With the deselection of deputy mayor after the cost increases in the construction of the Patscherkofelbahn in October, for which the Greens voted in favor, the coalition disaster took its course. With it, Willi opened Pandora’s box. The coalition path into the abyss had a further deselection station in December 2020: Green Deputy Mayor Uschi Schwarzl was voted out, among other things, with the votes of the coalition partners ÖVP, SPÖ and FI – because of the ordinance to establish a temporary meeting zone.

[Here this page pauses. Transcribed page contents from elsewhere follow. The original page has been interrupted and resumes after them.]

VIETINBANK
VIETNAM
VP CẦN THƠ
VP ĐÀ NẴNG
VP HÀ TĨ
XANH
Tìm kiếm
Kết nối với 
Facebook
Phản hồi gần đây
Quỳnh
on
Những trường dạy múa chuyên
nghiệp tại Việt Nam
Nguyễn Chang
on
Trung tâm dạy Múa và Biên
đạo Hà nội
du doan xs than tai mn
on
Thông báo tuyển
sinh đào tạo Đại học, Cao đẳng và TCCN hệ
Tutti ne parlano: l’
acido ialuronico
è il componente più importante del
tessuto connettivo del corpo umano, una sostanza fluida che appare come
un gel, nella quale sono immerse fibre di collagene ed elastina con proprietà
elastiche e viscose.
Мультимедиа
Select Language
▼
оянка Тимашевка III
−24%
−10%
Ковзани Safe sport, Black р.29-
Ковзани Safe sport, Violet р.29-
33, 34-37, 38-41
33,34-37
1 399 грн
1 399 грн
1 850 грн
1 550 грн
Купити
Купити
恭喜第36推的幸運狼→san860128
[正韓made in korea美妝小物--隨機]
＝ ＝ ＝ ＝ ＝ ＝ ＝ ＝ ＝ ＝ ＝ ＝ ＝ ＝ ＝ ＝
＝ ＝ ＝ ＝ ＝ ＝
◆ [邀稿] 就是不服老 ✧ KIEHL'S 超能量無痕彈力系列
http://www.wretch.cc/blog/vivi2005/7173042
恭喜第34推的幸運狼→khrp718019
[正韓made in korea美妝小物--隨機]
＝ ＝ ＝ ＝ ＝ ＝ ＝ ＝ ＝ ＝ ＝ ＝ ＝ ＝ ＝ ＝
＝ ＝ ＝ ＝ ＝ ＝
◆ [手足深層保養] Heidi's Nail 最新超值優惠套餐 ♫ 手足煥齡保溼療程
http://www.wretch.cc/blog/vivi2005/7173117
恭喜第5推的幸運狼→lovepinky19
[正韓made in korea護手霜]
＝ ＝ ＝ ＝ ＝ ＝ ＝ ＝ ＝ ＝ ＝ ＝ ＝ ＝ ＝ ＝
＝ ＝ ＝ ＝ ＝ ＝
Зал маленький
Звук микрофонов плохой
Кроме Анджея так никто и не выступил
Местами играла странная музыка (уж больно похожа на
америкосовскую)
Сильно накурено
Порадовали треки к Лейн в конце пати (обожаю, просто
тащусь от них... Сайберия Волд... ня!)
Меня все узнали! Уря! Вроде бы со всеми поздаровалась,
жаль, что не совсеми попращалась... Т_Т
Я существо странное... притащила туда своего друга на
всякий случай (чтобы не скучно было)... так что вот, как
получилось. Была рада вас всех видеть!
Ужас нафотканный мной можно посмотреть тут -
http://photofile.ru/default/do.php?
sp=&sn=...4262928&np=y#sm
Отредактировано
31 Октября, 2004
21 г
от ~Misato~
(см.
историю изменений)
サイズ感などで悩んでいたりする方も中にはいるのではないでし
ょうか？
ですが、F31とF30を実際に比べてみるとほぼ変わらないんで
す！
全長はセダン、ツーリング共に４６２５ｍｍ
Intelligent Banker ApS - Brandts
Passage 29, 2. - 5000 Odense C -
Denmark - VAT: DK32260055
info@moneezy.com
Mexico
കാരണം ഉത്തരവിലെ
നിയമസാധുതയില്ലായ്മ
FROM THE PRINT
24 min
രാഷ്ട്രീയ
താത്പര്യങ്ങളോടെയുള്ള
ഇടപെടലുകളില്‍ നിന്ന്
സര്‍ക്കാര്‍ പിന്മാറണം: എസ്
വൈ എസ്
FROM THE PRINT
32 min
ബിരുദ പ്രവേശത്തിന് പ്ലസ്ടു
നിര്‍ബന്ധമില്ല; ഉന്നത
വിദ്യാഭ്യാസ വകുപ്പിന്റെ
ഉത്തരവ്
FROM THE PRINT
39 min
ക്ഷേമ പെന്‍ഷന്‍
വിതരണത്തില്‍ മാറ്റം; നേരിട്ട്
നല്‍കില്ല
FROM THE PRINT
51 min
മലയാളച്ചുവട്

And finally, in January, Lassenberger was elected. Willi, a lifelong political opponent of the Freedom Party, did not want a blue man to represent him politically – even if he was not in office – when he was absent. The ideologist in Georg Willi came to the fore, full of anger and anger at what he called this “affront” in the midst of his four-party coalition. From then on, the political fox sought other majorities, but failed. Since then, the coalition was no longer a coalition, the “free play of forces” – which, according to Willi, the citizens will not even notice – had already started.

Probably only the burning and omnipresent corona pandemic is currently preventing new elections. The political signal to the pandemic-plagued and weary people to go to the ballot boxes at this time of all times would probably be too devastating.

The picture on Thursday after most of the parliamentary groups left – including the coalition partners before the vote – was emblematic: Willi alone at home. Except for a few red colleagues. The mayor has to fight now – not least for his political future.